[Start of TEXT BLOCK]
NSLS-II-SIX / sixtools

Software for performing resonant inelastic xray scattering analysis at NSLS-II
https://pypi.org/project/sixtools
Other
1 stars 2 forks source link

adding a the new handler here temporarily while the PR makes its way through to DB #33

Closed awalter-bnl closed 5 years ago

awalter-bnl commented 5 years ago

This will temporarily add the new single mode hdf5 file handler here while it makes it's way into a databroker release.

codecov-io commented 5 years ago

Codecov Report

Merging #33 into master will not change coverage. The diff coverage is n/a.

Impacted file tree graph

@@           Coverage Diff           @@
##           master      #33   +/-   ##
=======================================
  Coverage   43.26%   43.26%           
=======================================
  Files           3        3           
  Lines         282      282           
=======================================
  Hits          122      122           
  Misses        160      160

Continue to review full report at Codecov.

Legend - Click here to learn more Δ = absolute <relative> (impact), ø = not affected, ? = missing data Powered by Codecov. Last update 4524808...1f2dc00. Read the comment docs.

tacaswell commented 5 years ago

That is not just a travis error, I would expect to see that NameError on import in all cases.

If we do want to go down the route of returning h5py objects, then we probably should do some caching of them internally so we do not end up with N references to any given file running around.

ambarb commented 5 years ago

Sorry guys, this was my best guess as to where to put this requested information that I found in the EPICS software manual (page 38). Note that the summed region is hardcoded in the CSS page as 3x3, but the user can use either 3x3 or 2x2 methodologies.

@bisogni this is related to the lunch time discussion and I was asked to get back to DAMA with the column headings ASAP.

XIP data file format: 7 columns

column 1: x column 2: y column 3: x eta correction column 4: y eta correction column 5: y eta correction & isolinear correction column 6: "sum of 3x3 region" (though, this could also mean 2x2 region) column 7: XIP mode (which I assume to be either 3x3 or 2x2)

In the end, column 3, 5, and 6 are the X, Y, I information that will need to be converted in to a spectrum, where X and Y will be used to determine the energy (x-axis) to be plotted against I. However, I think we want to retain access to all columns.

Both modes ( 3x3 and 2x2 ) were collected over the last days. We can provide particular scan numbers for testing.

awalter-bnl commented 5 years ago

THanks @ambarb here is fine for the data.

tacaswell commented 5 years ago

Thanks, that is perfect @ambarb

mpmdean commented 5 years ago

Sorry guys, this was my best guess as to where to put this requested information that I found in the EPICS software manual (page 38). Note that the summed region is hardcoded in the CSS page as 3x3, but the user can use either 3x3 or 2x2 methodologies.

@bisogni this is related to the lunch time discussion and I was asked to get back to DAMA with the column headings ASAP.

XIP data file format: 7 columns

column 1: x column 2: y column 3: x eta correction column 4: y eta correction column 5: y eta correction & isolinear correction column 6: "sum of 3x3 region" (though, this could also mean 2x2 region) column 7: XIP mode (which I assume to be either 3x3 or 2x2)
[End of TEXT BLOCK]
**DIRECTIVES**
(a) Answer these questions using the sixtools pull request thread:
(i) What coverage percentage does the Codecov report give for master?
(ii) Which page of the EPICS software manual held the information about the column headings?
(iii) How many columns does the XIP data file format have?
(b) Write out the part of the sixtools pull request thread that opens with the words containing "Continue to review" and closes with "in all cases.", swapping "travis" for "CI".
[Start of SOURCE EXCERPT]
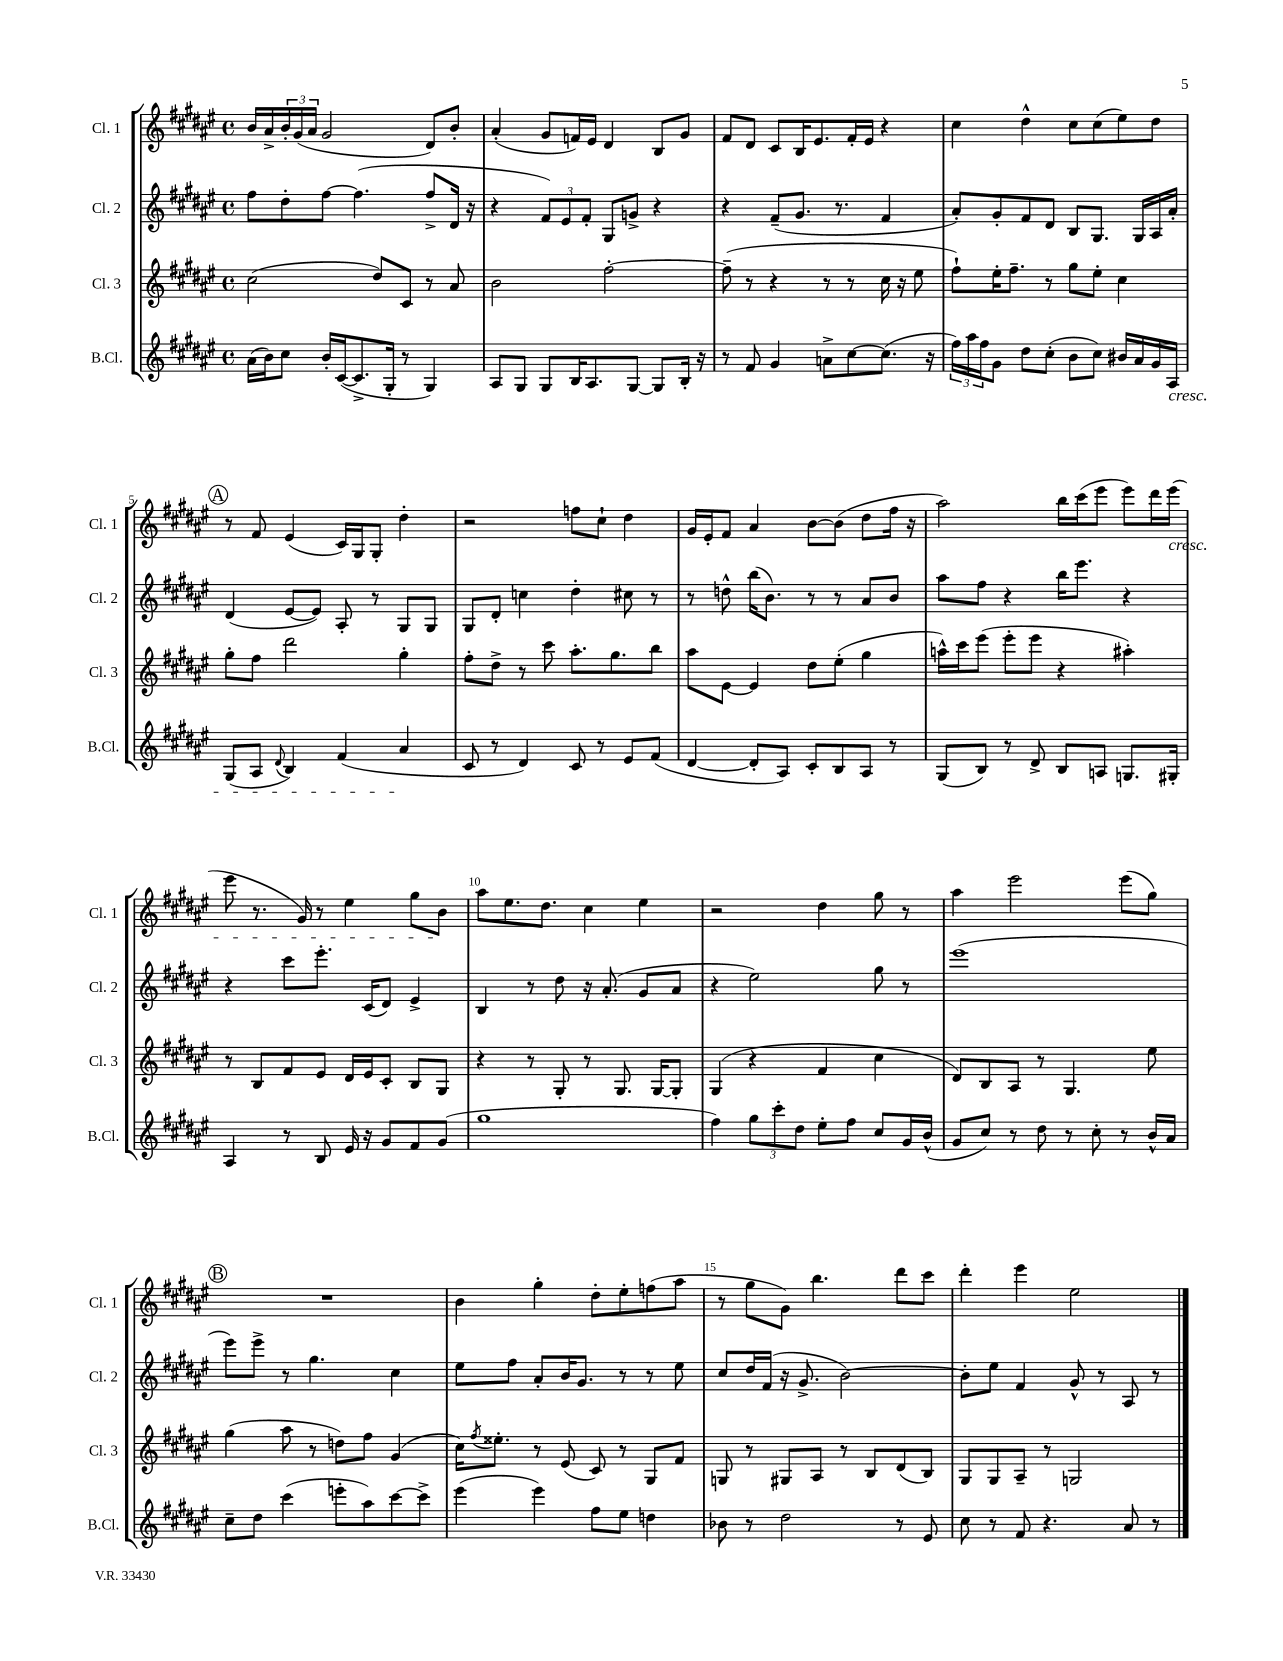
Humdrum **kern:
[End of SOURCE EXCERPT]
**RESPONSES BY TASK**
(a)
(i) 43.26%
(ii) Page 38
(iii) 7 columns

(b)
Continue to review full report at Codecov.

Legend - Click here to learn more Δ = absolute <relative> (impact), ø = not affected, ? = missing data Powered by Codecov. Last update 4524808...1f2dc00. Read the comment docs.

tacaswell commented 5 years ago

That is not just a CI error, I would expect to see that NameError on import in all cases.